Yin poses are meant to be held for a minimum of three to five minutes. Halloran stressed that it takes at least that long before there is any movement of in the connective tissues at all. A pose she recommends to her clients is a reclined bound angle pose. In this pose, you lay on your back over a tightly rolled blanket that runs the full length of your spine and head. Slowly lower on to your back, allowing your body to drape over the rolled blanket. In this pose bring the soles of the feet together and your knees wide apart. Now for the hard part, relax into this pose and hold it for a minimum of five minutes.
If you can hold this pose for 5 minutes or longer, the hip flexors, the hips, and the pelvic griddle will open, releasing both the piriformis muscle and the shoulder griddle. If it truly becomes uncomfortable, take a break by releasing the pose and then go back into it. It is important to relax into this pose and let gravity do the work. Come out of the pose slowly respecting yourself and the work. This pose which can be done at home builds both flexibility and stability.

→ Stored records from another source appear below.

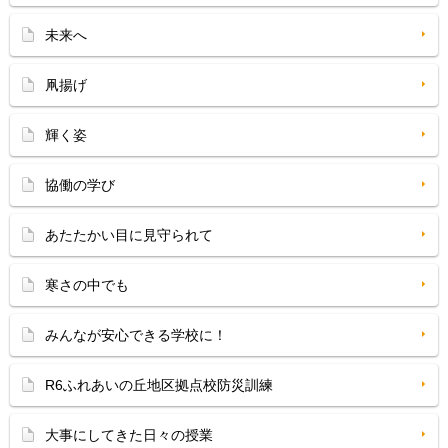
未来へ
凧揚げ
輝く姿
協働の学び
あたたかい目に見守られて
寒さの中でも
みんなが安心できる学校に！
R6ふれあいの丘地区拠点校防災訓練
大事にしてきた日々の授業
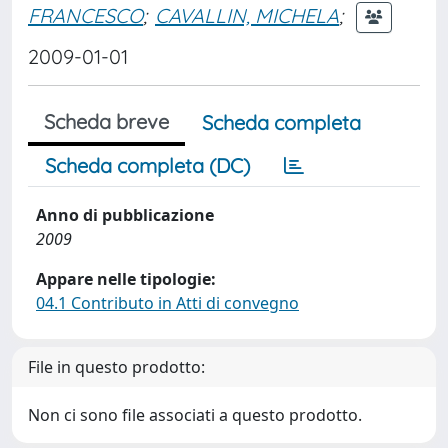
FRANCESCO
;
CAVALLIN, MICHELA
;
2009-01-01
Scheda breve
Scheda completa
Scheda completa (DC)
Anno di pubblicazione
2009
Appare nelle tipologie:
04.1 Contributo in Atti di convegno
File in questo prodotto:
Non ci sono file associati a questo prodotto.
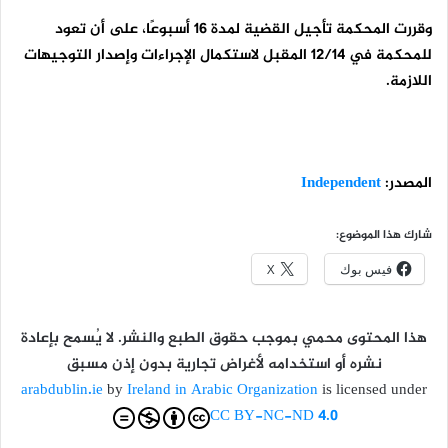
وقررت المحكمة تأجيل القضية لمدة 16 أسبوعًا، على أن تعود
للمحكمة في 12/14 المقبل لاستكمال الإجراءات وإصدار التوجيهات
اللازمة.
المصدر:
Independent
شارك هذا الموضوع:
فيس بوك
X
هذا المحتوى محمي بموجب حقوق الطبع والنشر. لا يُسمح بإعادة
نشره أو استخدامه لأغراض تجارية بدون إذن مسبق
arabdublin.ie
by
Ireland in Arabic Organization
is licensed under
CC BY-NC-ND 4.0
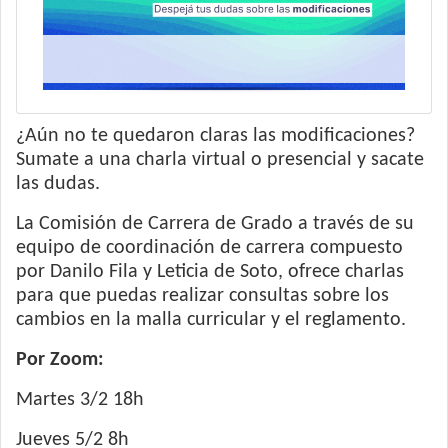
¿Aún no te quedaron claras las modificaciones?
Sumate a una charla virtual o presencial y sacate
las dudas.
La Comisión de Carrera de Grado a través de su
equipo de coordinación de carrera compuesto
por Danilo Fila y Leticia de Soto, ofrece charlas
para que puedas realizar consultas sobre los
cambios en la malla curricular y el reglamento.
Por Zoom:
Martes 3/2 18h
Jueves 5/2 8h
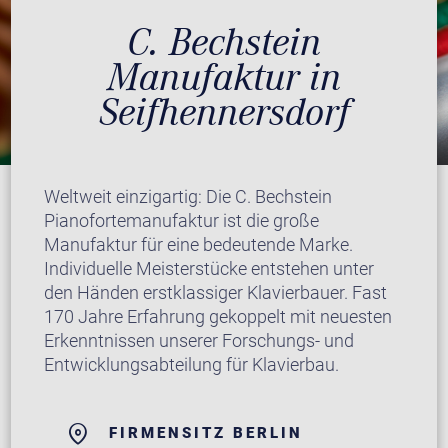
C. Bechstein
Manufaktur in
Seifhennersdorf
Weltweit einzigartig: Die C. Bechstein
Pianofortemanufaktur ist die große
Manufaktur für eine bedeutende Marke.
Individuelle Meisterstücke entstehen unter
den Händen erstklassiger Klavierbauer. Fast
170 Jahre Erfahrung gekoppelt mit neuesten
Erkenntnissen unserer Forschungs- und
Entwicklungsabteilung für Klavierbau.
FIRMENSITZ BERLIN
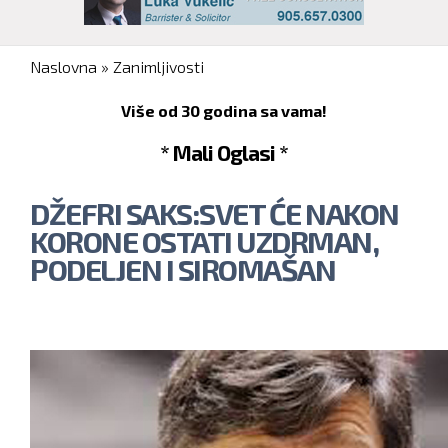
You are here
Naslovna
»
Zanimljivosti
Više od 30 godina sa vama!
* Mali Oglasi *
DŽEFRI SAKS:SVET ĆE NAKON
KORONE OSTATI UZDRMAN,
PODELJEN I SIROMAŠAN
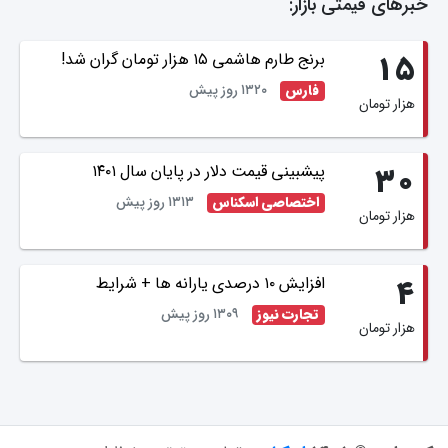
خبرهای قیمتی بازار:
برنج طارم هاشمی ۱۵ هزار تومان گران شد!
۱۵
۱۳۲۰ روز پیش
فارس
هزار تومان
پیشبینی قیمت دلار در پایان سال ۱۴۰۱
۳۰
۱۳۱۳ روز پیش
اختصاصی اسکناس
هزار تومان
افزایش ۱۰ درصدی یارانه ها + شرایط
۴
۱۳۰۹ روز پیش
تجارت نیوز
هزار تومان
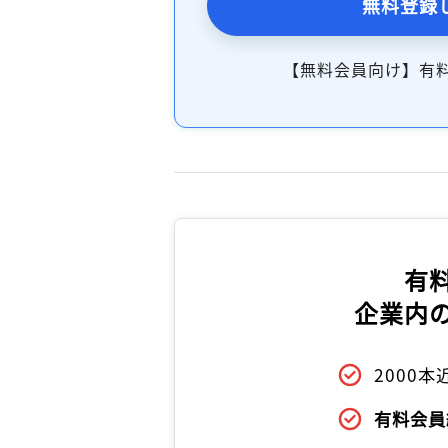
無料登録
【無料会員向け】有
有
企業内
2000
有料会員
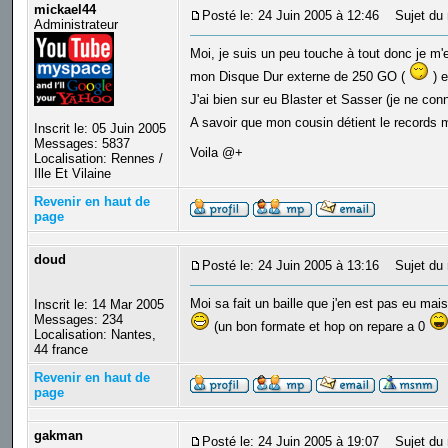
mickael44
Posté le: 24 Juin 2005 à 12:46
Sujet du 
Administrateur
Moi, je suis un peu touche à tout donc je m
mon Disque Dur externe de 250 GO (
) et
J'ai bien sur eu Blaster et Sasser (je ne co
A savoir que mon cousin détient le records mo
Inscrit le: 05 Juin 2005
Messages: 5837
Voila @+
Localisation: Rennes /
Ille Et Vilaine
Revenir en haut de
page
doud
Posté le: 24 Juin 2005 à 13:16
Sujet du 
Moi sa fait un baille que j'en est pas eu mai
Inscrit le: 14 Mar 2005
Messages: 234
(un bon formate et hop on repare a 0
Localisation: Nantes,
44 france
Revenir en haut de
page
gakman
Posté le: 24 Juin 2005 à 19:07
Sujet du 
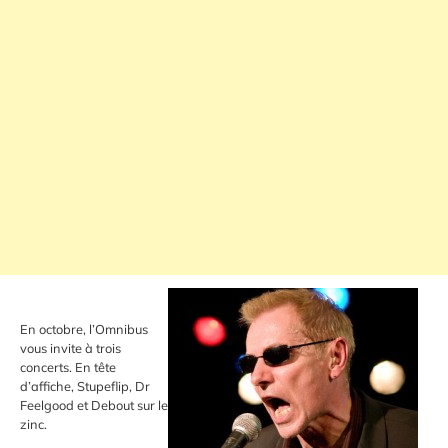
En octobre, l’Omnibus
vous invite à trois
concerts. En tête
d’affiche, Stupeflip, Dr
Feelgood et Debout sur le
zinc.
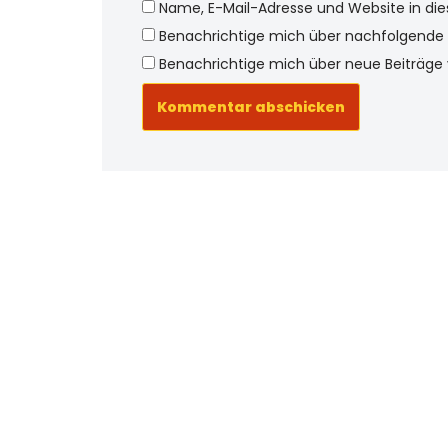
Name, E-Mail-Adresse und Website in d
Benachrichtige mich über nachfolgende 
Benachrichtige mich über neue Beiträge v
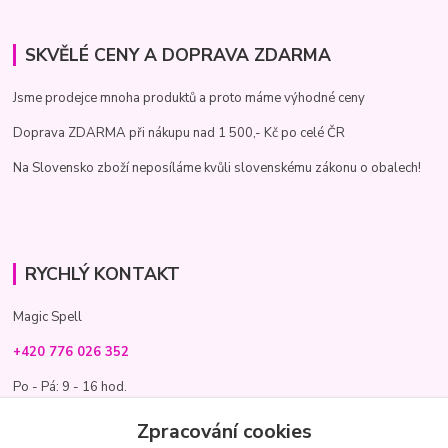
SKVĚLÉ CENY A DOPRAVA ZDARMA
Jsme prodejce mnoha produktů a proto máme výhodné ceny
Doprava ZDARMA při nákupu nad 1 500,- Kč po celé ČR
Na Slovensko zboží neposíláme kvůli slovenskému zákonu o obalech!
RYCHLÝ KONTAKT
Magic Spell
+420 776 026 352
Po - Pá: 9 - 16 hod.
info@magic-spell.cz
Zpracování cookies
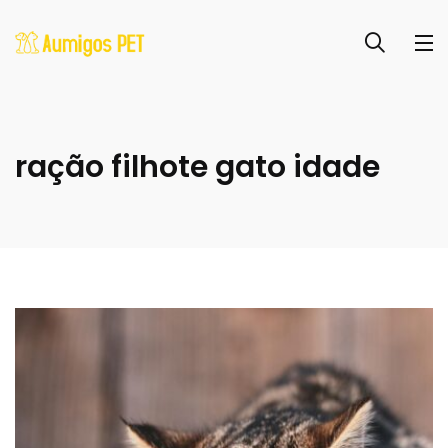
ração filhote gato idade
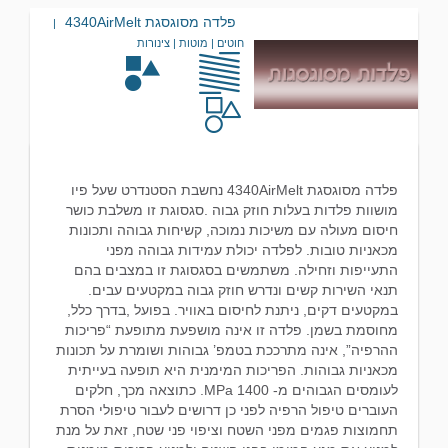
פלדה מסוגסגת 4340AirMelt
|
חוטים | מוטות | צינורות
פלדה מסוגסגת 4340AirMelt נחשבת הסטנדרט שעל פיו
מושוות פלדות בעלות חוזק גבוה .סגסוגת זו משלבת כושר
חיסום מעולה עם משיכות נמוכה, קשיחות גבוהה ותכונות
מכאניות טובות. לפלדה יכולת עמידות גבוהה מפני
התעייפות וזחילה. משתמשים בסגסוגת זו במצבים בהם
תנאי השירות קשים ונדרש חוזק גבוה במקטעים עבים.
במקטעים דקים, ניתנת לחיסום באוויר. בפועל ,בדרך כלל,
מחוסמת בשמן. פלדה זו אינה מושפעת מתופעת “פריכות
ההרפיה”, אינה מתרככת בטמפ’ גבוהות ושומרת על תכונות
מכאניות גבוהות. הפריכות המימנית היא תופעה בעייתית
לעומסים הגבוהים מ- 1400 MPa. כתוצאה מכך, חלקים
העוברים טיפול הרפיה לפני כן דרושים לעבור טיפולי הסרת
תחמוצות פגמים מפני השטח וציפוי פני שטח, זאת על מנת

Yin Yoga may hold another health secret. According the research conducted by Hiroshi Motoyama of Japan and Dr. James Oschman in the United States, the connective tissue may correspond to the meridians of acupuncture and the nadis of yoga. If their research holds true, strengthening and stretching connective tissue would stimulate the energy pathways that the ancients described in early texts.
In a world that runs too fast, it can be greatly rewarding to engage in practices that honor stillness and the benefits of slow deep release. Yin yoga helps us to move further ahead, by slowing down. It may seem counter-intuitive, but the real workout occurs when we are able to be still.